* **TASK PROMPT**
In the data, extract each line that holds the string "Browse".

* **EXTRACTED ENTRIES**
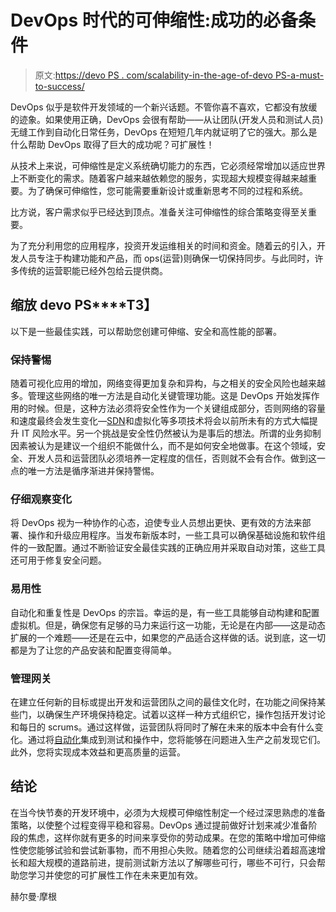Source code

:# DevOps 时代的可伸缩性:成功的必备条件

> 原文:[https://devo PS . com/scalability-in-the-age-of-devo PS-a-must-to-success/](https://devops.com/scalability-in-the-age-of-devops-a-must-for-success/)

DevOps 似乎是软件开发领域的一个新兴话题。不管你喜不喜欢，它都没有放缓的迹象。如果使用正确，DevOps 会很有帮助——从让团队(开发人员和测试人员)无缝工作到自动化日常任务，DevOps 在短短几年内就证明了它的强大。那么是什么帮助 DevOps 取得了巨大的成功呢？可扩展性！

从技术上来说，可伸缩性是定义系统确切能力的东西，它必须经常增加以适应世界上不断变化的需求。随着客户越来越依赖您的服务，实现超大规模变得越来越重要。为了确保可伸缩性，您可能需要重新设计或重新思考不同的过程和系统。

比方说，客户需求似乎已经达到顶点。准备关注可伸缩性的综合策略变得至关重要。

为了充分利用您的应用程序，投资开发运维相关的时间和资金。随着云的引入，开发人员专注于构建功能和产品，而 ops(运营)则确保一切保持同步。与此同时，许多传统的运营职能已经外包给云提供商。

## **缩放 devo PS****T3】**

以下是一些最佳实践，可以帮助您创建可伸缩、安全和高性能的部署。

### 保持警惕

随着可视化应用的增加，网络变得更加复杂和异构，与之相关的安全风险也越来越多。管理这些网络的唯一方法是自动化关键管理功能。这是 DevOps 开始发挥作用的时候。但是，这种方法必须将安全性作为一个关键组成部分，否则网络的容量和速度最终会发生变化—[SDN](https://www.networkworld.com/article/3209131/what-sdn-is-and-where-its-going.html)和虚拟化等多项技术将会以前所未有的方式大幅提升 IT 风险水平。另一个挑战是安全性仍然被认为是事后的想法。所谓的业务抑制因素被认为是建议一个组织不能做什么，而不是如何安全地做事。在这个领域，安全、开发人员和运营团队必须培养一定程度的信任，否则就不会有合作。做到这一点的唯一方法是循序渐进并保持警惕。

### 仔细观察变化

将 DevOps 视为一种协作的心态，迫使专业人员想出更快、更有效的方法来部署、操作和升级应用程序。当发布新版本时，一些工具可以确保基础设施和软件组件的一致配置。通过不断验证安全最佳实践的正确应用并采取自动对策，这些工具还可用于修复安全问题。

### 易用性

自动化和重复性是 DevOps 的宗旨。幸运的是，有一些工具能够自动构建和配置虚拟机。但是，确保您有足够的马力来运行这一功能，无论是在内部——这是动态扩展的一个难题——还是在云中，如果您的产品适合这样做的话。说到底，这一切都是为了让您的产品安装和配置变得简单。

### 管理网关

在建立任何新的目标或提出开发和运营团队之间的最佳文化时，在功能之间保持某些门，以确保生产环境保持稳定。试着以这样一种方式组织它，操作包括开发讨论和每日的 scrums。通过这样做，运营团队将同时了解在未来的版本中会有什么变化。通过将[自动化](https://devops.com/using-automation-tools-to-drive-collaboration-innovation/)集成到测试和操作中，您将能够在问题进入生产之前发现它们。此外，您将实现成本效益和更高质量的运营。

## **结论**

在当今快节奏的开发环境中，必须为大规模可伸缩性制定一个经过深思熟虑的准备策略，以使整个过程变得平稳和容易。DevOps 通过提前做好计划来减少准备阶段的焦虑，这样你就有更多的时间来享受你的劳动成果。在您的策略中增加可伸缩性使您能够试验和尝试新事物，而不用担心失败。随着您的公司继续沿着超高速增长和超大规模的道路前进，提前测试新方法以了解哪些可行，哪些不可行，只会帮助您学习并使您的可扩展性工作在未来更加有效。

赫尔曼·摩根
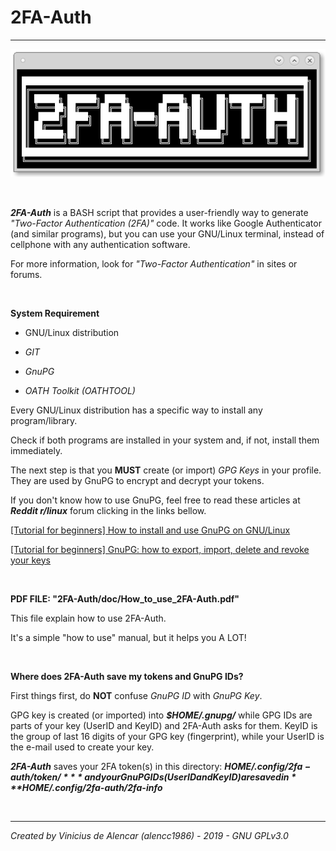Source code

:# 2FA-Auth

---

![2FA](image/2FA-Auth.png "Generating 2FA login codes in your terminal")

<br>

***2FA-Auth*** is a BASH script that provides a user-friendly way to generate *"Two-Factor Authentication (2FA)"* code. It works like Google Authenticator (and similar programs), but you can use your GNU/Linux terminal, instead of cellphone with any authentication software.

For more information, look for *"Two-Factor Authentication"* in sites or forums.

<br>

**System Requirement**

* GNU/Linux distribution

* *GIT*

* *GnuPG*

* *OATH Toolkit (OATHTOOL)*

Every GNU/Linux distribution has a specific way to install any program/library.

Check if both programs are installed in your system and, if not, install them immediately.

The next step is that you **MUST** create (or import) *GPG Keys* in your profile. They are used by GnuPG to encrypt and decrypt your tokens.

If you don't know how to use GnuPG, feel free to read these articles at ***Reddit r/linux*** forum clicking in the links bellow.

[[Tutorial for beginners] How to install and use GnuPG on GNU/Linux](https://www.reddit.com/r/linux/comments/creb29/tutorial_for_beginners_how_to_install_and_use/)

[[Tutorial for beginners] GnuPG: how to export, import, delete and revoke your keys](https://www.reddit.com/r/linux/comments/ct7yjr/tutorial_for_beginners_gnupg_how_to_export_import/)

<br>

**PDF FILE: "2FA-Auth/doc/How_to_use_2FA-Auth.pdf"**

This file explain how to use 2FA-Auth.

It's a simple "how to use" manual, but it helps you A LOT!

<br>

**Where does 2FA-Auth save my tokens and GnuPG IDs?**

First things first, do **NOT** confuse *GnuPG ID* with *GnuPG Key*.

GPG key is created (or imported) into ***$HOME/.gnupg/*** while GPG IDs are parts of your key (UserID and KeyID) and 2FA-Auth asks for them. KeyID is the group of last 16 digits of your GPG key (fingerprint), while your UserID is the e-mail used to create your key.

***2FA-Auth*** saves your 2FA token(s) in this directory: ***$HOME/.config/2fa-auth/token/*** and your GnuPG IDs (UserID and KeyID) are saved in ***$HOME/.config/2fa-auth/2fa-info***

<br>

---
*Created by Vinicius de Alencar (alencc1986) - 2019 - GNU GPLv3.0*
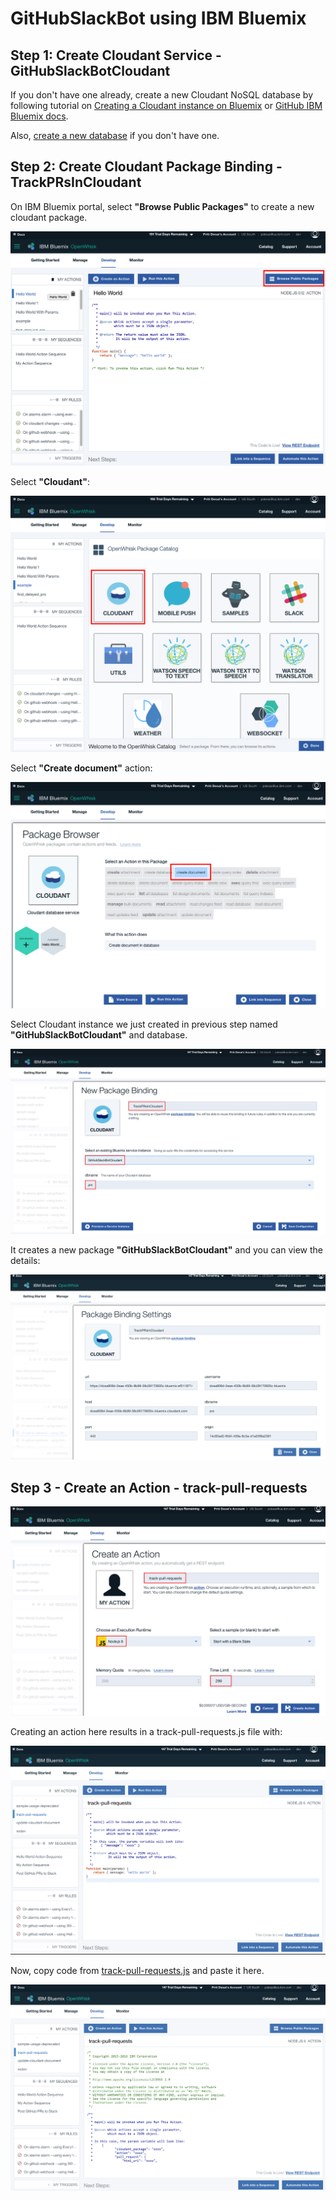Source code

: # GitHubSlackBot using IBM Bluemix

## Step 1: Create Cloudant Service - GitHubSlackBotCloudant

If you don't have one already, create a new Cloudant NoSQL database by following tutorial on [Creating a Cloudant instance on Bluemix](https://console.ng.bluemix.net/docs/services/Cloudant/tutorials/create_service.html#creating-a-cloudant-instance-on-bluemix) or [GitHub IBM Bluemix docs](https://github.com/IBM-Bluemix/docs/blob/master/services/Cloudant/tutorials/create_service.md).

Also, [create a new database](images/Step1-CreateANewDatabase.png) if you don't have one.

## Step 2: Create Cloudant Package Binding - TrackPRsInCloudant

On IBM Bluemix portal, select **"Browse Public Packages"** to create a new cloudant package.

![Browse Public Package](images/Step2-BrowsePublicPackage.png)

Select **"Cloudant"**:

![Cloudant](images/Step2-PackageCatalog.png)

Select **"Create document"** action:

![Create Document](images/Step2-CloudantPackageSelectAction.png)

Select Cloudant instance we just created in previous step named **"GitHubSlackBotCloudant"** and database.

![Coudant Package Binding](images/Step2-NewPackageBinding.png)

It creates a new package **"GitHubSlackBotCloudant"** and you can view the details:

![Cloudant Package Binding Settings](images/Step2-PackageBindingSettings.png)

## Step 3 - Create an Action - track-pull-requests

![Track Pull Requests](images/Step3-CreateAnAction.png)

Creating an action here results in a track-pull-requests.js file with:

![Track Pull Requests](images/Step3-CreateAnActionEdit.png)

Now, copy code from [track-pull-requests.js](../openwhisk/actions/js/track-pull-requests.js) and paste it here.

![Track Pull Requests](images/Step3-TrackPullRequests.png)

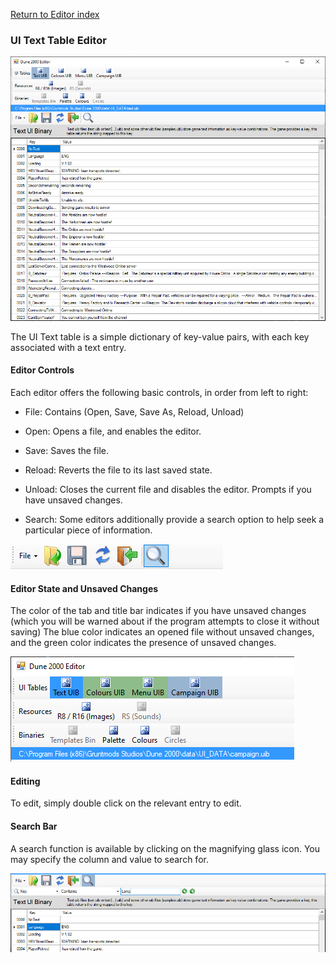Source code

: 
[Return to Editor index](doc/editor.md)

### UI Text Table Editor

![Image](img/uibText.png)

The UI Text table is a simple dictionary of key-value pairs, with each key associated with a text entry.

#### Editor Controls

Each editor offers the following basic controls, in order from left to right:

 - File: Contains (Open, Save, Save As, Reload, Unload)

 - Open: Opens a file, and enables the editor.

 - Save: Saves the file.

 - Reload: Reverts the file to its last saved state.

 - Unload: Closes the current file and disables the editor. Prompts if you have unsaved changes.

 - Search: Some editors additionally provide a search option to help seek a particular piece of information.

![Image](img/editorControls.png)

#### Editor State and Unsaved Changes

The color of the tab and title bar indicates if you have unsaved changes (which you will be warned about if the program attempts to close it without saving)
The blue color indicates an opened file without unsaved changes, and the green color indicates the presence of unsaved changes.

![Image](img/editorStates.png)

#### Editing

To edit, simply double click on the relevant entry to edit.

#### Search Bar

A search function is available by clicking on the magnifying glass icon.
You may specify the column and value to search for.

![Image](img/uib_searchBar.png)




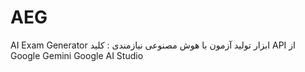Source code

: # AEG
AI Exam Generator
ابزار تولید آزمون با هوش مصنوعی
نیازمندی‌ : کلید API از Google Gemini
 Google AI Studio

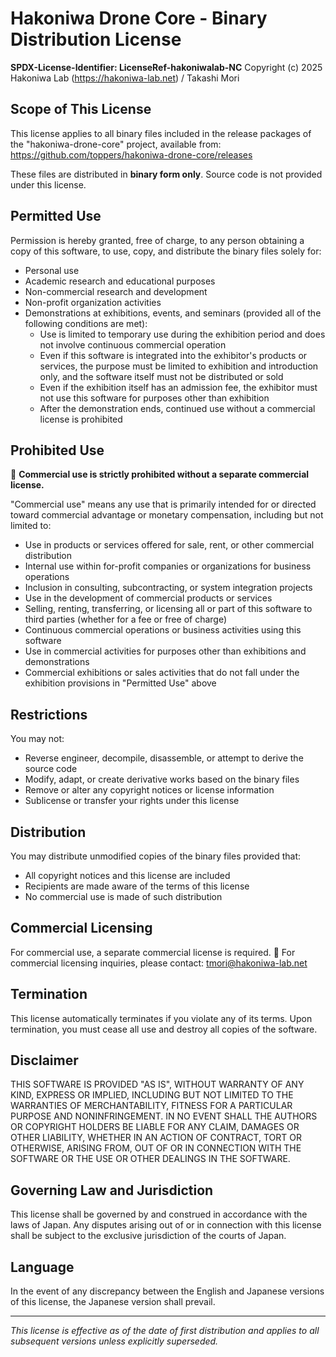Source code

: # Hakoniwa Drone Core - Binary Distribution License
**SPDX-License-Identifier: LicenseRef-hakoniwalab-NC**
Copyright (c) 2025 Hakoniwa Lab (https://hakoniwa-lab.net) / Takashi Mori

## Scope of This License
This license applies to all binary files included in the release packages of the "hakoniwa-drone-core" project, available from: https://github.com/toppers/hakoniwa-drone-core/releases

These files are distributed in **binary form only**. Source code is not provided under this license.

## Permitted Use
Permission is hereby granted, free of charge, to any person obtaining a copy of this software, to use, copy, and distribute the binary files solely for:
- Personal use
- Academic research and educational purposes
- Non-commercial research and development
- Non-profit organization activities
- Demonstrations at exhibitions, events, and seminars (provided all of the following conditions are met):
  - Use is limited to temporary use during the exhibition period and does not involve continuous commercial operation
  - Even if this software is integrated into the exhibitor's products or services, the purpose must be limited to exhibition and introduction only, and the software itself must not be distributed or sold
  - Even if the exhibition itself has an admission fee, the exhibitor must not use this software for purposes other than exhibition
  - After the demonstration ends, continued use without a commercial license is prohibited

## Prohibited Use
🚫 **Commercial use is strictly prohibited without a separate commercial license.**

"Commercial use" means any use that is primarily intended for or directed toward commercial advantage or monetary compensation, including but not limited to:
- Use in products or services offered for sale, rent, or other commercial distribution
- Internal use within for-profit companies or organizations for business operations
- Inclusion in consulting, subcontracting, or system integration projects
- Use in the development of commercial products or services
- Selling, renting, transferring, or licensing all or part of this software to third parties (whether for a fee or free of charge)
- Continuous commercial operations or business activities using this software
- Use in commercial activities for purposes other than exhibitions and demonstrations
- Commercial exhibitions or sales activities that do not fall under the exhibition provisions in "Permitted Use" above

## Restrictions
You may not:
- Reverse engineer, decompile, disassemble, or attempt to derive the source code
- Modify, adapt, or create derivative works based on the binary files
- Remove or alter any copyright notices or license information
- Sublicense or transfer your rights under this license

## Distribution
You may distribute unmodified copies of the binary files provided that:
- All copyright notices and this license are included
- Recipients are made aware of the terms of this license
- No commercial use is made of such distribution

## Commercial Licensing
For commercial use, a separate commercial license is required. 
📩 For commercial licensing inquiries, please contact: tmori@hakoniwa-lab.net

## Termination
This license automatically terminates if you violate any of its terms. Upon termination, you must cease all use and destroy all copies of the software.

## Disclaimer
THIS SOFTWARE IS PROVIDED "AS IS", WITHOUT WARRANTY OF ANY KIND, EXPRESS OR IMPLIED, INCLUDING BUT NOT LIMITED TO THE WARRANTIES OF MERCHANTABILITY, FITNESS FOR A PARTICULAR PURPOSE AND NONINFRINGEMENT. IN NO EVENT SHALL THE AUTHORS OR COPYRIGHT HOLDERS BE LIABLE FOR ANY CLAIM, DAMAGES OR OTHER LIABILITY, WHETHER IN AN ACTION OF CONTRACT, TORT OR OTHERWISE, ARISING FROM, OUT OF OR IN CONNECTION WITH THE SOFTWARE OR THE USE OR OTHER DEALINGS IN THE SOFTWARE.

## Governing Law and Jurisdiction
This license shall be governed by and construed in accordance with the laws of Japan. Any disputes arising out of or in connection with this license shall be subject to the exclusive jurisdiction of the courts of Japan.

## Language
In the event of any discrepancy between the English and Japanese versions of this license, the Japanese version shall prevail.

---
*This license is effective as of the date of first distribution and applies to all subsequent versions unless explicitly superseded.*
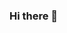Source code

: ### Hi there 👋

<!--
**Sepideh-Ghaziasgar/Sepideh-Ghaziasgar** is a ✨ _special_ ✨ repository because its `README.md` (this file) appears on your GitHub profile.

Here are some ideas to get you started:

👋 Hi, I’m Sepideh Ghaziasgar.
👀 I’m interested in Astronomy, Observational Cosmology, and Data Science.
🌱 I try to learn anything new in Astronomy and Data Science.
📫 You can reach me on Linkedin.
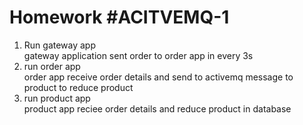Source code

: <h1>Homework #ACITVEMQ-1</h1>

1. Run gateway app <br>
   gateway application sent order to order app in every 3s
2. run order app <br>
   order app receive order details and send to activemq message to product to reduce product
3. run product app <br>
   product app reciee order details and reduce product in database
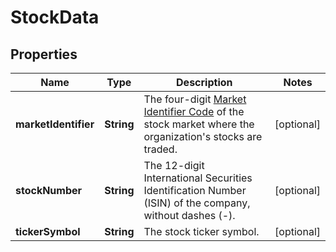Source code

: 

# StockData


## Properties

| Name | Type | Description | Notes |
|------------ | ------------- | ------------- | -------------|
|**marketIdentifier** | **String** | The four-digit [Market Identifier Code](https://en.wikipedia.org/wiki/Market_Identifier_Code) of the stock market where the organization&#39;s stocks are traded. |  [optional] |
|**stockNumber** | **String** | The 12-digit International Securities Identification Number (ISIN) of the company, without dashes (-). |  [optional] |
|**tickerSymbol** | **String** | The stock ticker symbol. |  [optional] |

* **COMPLETED TASK**
On IBM Bluemix portal, select **"Browse Public Packages"** to create a new cloudant package.
![Browse Public Package](images/Step2-BrowsePublicPackage.png)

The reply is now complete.